§ EXERCISE INPUTS:
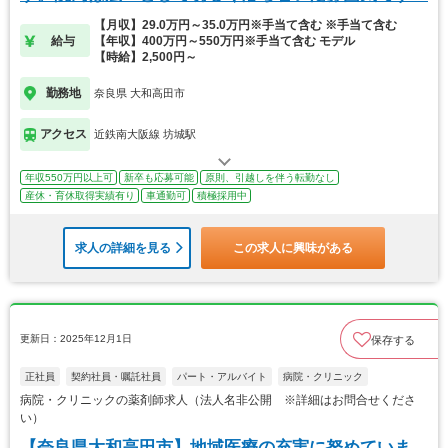
【月収】29.0万円～35.0万円※手当て含む ※手当て含む
給与
【年収】400万円～550万円※手当て含む モデル
【時給】2,500円～
勤務地
奈良県 大和高田市
アクセス
近鉄南大阪線 坊城駅
年収550万円以上可
新卒も応募可能
原則、引越しを伴う転勤なし
産休・育休取得実績有り
車通勤可
積極採用中
求人の詳細を見る
この求人に興味がある
更新日：2025年12月1日
保存する
正社員
契約社員・嘱託社員
パート・アルバイト
病院・クリニック
病院・クリニックの薬剤師求人（法人名非公開 ※詳細はお問合せくださ
い）
【奈良県大和高田市】地域医療の充実に努めていま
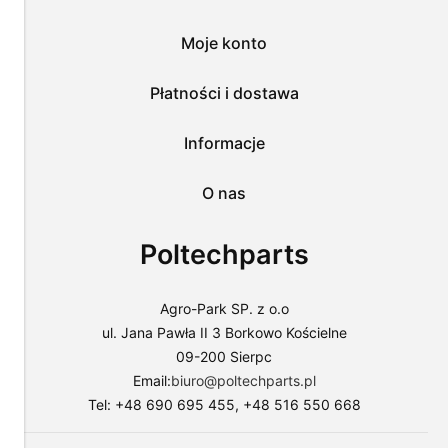
wszystkich
tych
Moje konto
plików
i
przejść
Płatności i dostawa
do
sklepu
lub
Informacje
dostosować
użycie
O nas
plików
do
swoich
Poltechparts
preferencji,
wybierając
opcję
"Dostosuj
Agro-Park SP. z o.o
zgody".
ul. Jana Pawła II 3 Borkowo Kościelne
Więcej
09-200 Sierpc
o
plikach
Email:
biuro@poltechparts.pl
cookies
Tel: +48 690 695 455, +48 516 550 668
przeczytasz
w
naszej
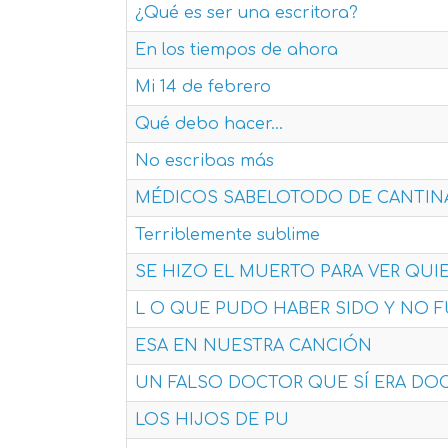
¿Qué es ser una escritora?
En los tiempos de ahora
Mi 14 de febrero
Qué debo hacer...
No escribas más
MÉDICOS SABELOTODO DE CANTIN
Terriblemente sublime
SE HIZO EL MUERTO PARA VER QUI
L O QUE PUDO HABER SIDO Y NO 
ESA EN NUESTRA CANCIÓN
UN FALSO DOCTOR QUE SÍ ERA DO
LOS HIJOS DE PU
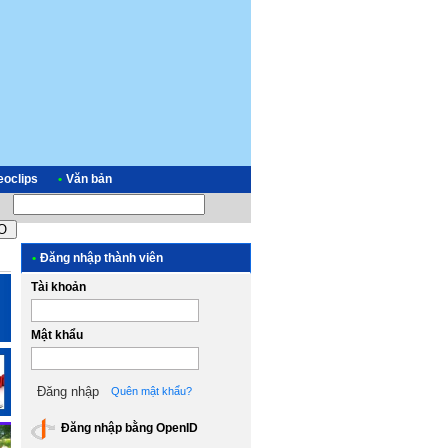
eoclips
•
Văn bản
•
Đăng nhập thành viên
Tài khoản
Mật khẩu
Quên mật khẩu?
Đăng nhập bằng OpenID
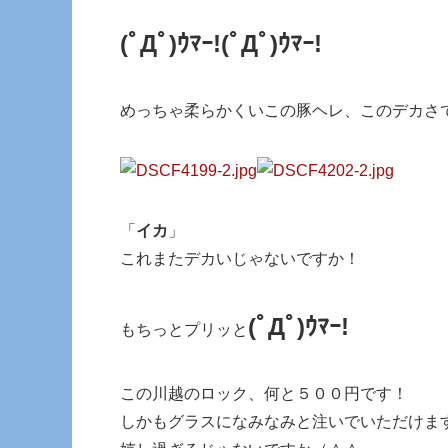
(ﾟДﾟ)ｳﾏｰ!
(ﾟДﾟ)ｳﾏｰ!
めっちゃ柔らかくいこの豚ヘレ、このデカさ
「
イカ
」
これまたデカいじゃないですか！
(ﾟДﾟ)ｳﾏｰ!
もちっとプリッと
この川越のロック、何と５００円です！
しかもグラスになみなみと注いでいただけま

§ EXERCISE OBJECTIVE:
Retype all the text read from each of the records above, line for line and without any changes. Leave out the pictures.

§ RESULT FOR THIS EXERCISE:
【月収】29.0万円～35.0万円※手当て含む ※手当て含む
給与
【年収】400万円～550万円※手当て含む モデル
【時給】2,500円～
勤務地
奈良県 大和高田市
アクセス
近鉄南大阪線 坊城駅
年収550万円以上可
新卒も応募可能
原則、引越しを伴う転勤なし
産休・育休取得実績有り
車通勤可
積極採用中
求人の詳細を見る
この求人に興味がある
更新日：2025年12月1日
保存する
正社員
契約社員・嘱託社員
パート・アルバイト
病院・クリニック
病院・クリニックの薬剤師求人（法人名非公開 ※詳細はお問合せくださ
い）
【奈良県大和高田市】地域医療の充実に努めていま
wszystkich
tych
Moje konto
plików
i
przejść
Płatności i dostawa
do
sklepu
lub
Informacje
dostosować
użycie
O nas
plików
do
swoich
Poltechparts
preferencji,
wybierając
opcję
"Dostosuj
Agro-Park SP. z o.o
zgody".
ul. Jana Pawła II 3 Borkowo Kościelne
Więcej
09-200 Sierpc
o
plikach
Email:
biuro@poltechparts.pl
cookies
Tel: +48 690 695 455, +48 516 550 668
przeczytasz
w
naszej
¿Qué es ser una escritora?
En los tiempos de ahora
Mi 14 de febrero
Qué debo hacer...
No escribas más
MÉDICOS SABELOTODO DE CANTIN
Terriblemente sublime
SE HIZO EL MUERTO PARA VER QUI
L O QUE PUDO HABER SIDO Y NO 
ESA EN NUESTRA CANCIÓN
UN FALSO DOCTOR QUE SÍ ERA DO
LOS HIJOS DE PU
eoclips
•
Văn bản
•
Đăng nhập thành viên
Tài khoản
Mật khẩu
Quên mật khẩu?
Đăng nhập bằng OpenID
(ﾟДﾟ)ｳﾏｰ!
(ﾟДﾟ)ｳﾏｰ!
めっちゃ柔らかくいこの豚ヘレ、このデカさ
「
イカ
」
これまたデカいじゃないですか！
(ﾟДﾟ)ｳﾏｰ!
もちっとプリッと
この川越のロック、何と５００円です！
しかもグラスになみなみと注いでいただけま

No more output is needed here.